娘をおいて蒸発した元課長とは、本人が居ないのに「結婚する!うん。結婚する」と自分の父と残された彼の娘を前に決意します。元課長も叔父も、「持つよ、持つよ」と言いながら着いてくるだけの肥バケツを持ってズカズカと毎朝畑に歩み入り、肥を柄杓で撒き、そこに大きく実ったスイカを採ってきて食べます。強烈なおばちゃんがたの前でも、朝礼でぶち切れ、逆に味方に付けてしまいます。朝礼で歌う呆けた社歌を自ら書き換え、「倒せ、政府」などと歌の中で連呼し、パックにはおばちゃんと元課長の娘の写真を載せ、大型POPもスーパーに提供し、売上を80%も伸ばします。その姿が、所謂バリキャリ系OLではなく、如何にもダメダメ人間の必死さ全開の様子で描かれます。

「中の下なんだから!頑張るしかないじゃないですかぁ!」と何度も逆上して叫ぶほどの必死さです。養女となった元課長の娘を幼稚園に送り出す際にも、「アンタも、どうせたいした人間じゃないんだから、頑張れ。いっちょやってこい。よし!」などと言い聞かせているぐらいです。爽快です。ここまで必死に人生を送ることができれば、自分が幸せかどうかとか、満たされているかどうかとか、自己実現できているかどうかなど、全く眼中になくなることでしょう。総てが降って迫ってくる人生。それに体当たりでぶつかって解決するかどうかも関係なく、ただただ次に向かって進む人生。見応えがあります。

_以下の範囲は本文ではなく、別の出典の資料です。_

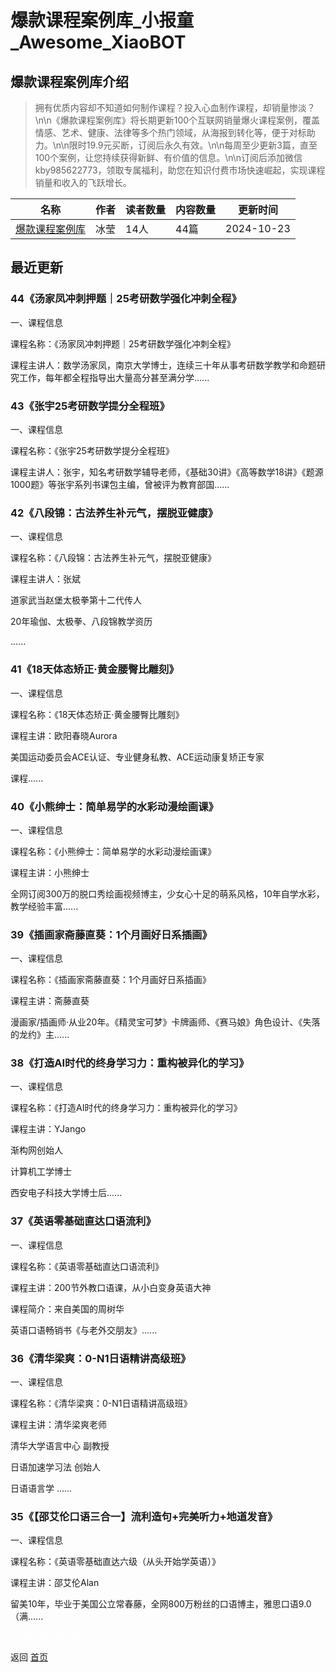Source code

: # 爆款课程案例库_小报童_Awesome_XiaoBOT

## 爆款课程案例库介绍
> 拥有优质内容却不知道如何制作课程？投入心血制作课程，却销量惨淡？\n\n《爆款课程案例库》将长期更新100个互联网销量爆火课程案例，覆盖情感、艺术、健康、法律等多个热门领域，从海报到转化等，便于对标助力。\n\n限时19.9元买断，订阅后永久有效。\n\n每周至少更新3篇，直至100个案例，让您持续获得新鲜、有价值的信息。\n\n订阅后添加微信kby985622773，领取专属福利，助您在知识付费市场快速崛起，实现课程销量和收入的飞跃增长。  
  


|名称|作者|读者数量|内容数量|更新时间|
|---|---|---|---|---|
|[爆款课程案例库](https://xiaobot.net/p/kby985622773?refer=9c3f1c95-a052-465a-9902-f6d75080262a)|冰莹|14人|44篇|2024-10-23|

## 最近更新
### 44《汤家凤冲刺押题｜25考研数学强化冲刺全程》

一、课程信息

课程名称：《汤家凤冲刺押题｜25考研数学强化冲刺全程》

课程主讲人：数学汤家凤，南京大学博士，连续三十年从事考研数学教学和命题研究工作，每年都全程指导出大量高分甚至满分学......

### 43《张宇25考研数学提分全程班》

一、课程信息

课程名称：《张宇25考研数学提分全程班》

课程主讲人：张宇，知名考研数学辅导老师，《基础30讲》《高等数学18讲》《题源1000题》等张宇系列书课包主编，曾被评为教育部国......

### 42《八段锦：古法养生补元气，摆脱亚健康》

一、课程信息

课程名称：《八段锦：古法养生补元气，摆脱亚健康》

课程主讲人：张斌

道家武当赵堡太极拳第十二代传人

20年瑜伽、太极拳、八段锦教学资历

......

### 41《18天体态矫正·黄金腰臀比雕刻》

一、课程信息

课程名称：《18天体态矫正·黄金腰臀比雕刻》

课程主讲：欧阳春晓Aurora

美国运动委员会ACE认证、专业健身私教、ACE运动康复矫正专家

课程......

### 40《小熊绅士：简单易学的水彩动漫绘画课》

一、课程信息

课程名称：《小熊绅士：简单易学的水彩动漫绘画课》

课程主讲：小熊绅士

全网订阅300万的脱口秀绘画视频博主，少女心十足的萌系风格，10年自学水彩，教学经验丰富......

### 39《插画家斋藤直葵：1个月画好日系插画》

一、课程信息

课程名称：《插画家斋藤直葵：1个月画好日系插画》

课程主讲：斋藤直葵

漫画家/插画师·从业20年。《精灵宝可梦》卡牌画师、《赛马娘》角色设计、《失落的龙约》主......

### 38《打造AI时代的终身学习力：重构被异化的学习》

一、课程信息

课程名称：《打造AI时代的终身学习力：重构被异化的学习》

课程主讲：YJango

渐构网创始人

计算机工学博士

西安电子科技大学博士后......

### 37《英语零基础直达口语流利》

一、课程信息

课程名称：《英语零基础直达口语流利》

课程主讲：200节外教口语课，从小白变身英语大神

课程简介：来自美国的周树华

英语口语畅销书《与老外交朋友》......

### 36《清华梁爽：0-N1日语精讲高级班》

一、课程信息

课程名称：《清华梁爽：0-N1日语精讲高级班》

课程主讲：清华梁爽老师

清华大学语言中心 副教授

日语加速学习法 创始人

日语语言学 ......

### 35《【邵艾伦口语三合一】流利造句+完美听力+地道发音》

一、课程信息

课程名称：《英语零基础直达六级（从头开始学英语）》

课程主讲：邵艾伦Alan

留美10年，毕业于美国公立常春藤，全网800万粉丝的口语博主，雅思口语9.0（满......


<a href="https://github.com/Reno9527/awesome-xiaobot" style="color: white; text-decoration: none;">awesome-xiaobot</a>

返回 [首页](../README.md)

体当たりでぶつかるだけなら、主人公が派遣OL時代でも同じだったかもしれません。しかし、ぶち切れてからの彼女は、体当たりで降りかかってきた事象にぶつかるのではなくて、降りかかってくる周囲の人間の認識や感情に体当たりでぶつかっていっています。それが多分、彼女の父にも、おばちゃんがたにも、養女にまでも、彼女が輝いて見える理由ではないかと思われます。(多分、この人々だけが他の登場人物と違って、ありのままに生きている人々です。)

私がこの映画で好きな登場人物は、仕事柄関心が湧く主人公の父です。シジミが取れる川の畔(ほとり)を車いすを押してくれる主人公に向かって、「お父さんが死んだら、骨を川に撒いてくれ。シジミの栄養になるだろう。大きいシジミが獲れるぞぉ。そうしたら、一儲けして、おまえは可愛いワンピースでも買ったらいい。似合うからな」などと言い出す父。彼の事業者としての日常は常に川の底のシジミと共にあることが分かり、儲けたらその金で何かを買うという経営者の典型的な発想が分かり、父として娘を気遣っていることが分かる、総てを言い尽くした明言だと思いました。逆ギレし、開き直り、突っ走っていく娘の言動を見聞きして、その彼が「あいつ格好良くなったなぁ」と感嘆し、満足げな表情を見せ、それから程なく息を引き取ることになります。素晴らしい先代経営者の姿だと思いました。

商売柄、社員や幹部の動機付けを考える延長線上の作業で、「幸せ」の定義やら実感やらに話が至ることがありますが、私はそれを面倒に感じています。私の人生観や幸福感も、今回の映画の主人公のものに近く、事実上、「そんなこと考えたって仕方ない」であり、「そんなことを考える暇があったら、何かやるべきことをやった方が良い」です。魅惑的な「中の下の疾走人生」。かなり共感できました。当然、DVDは買いです。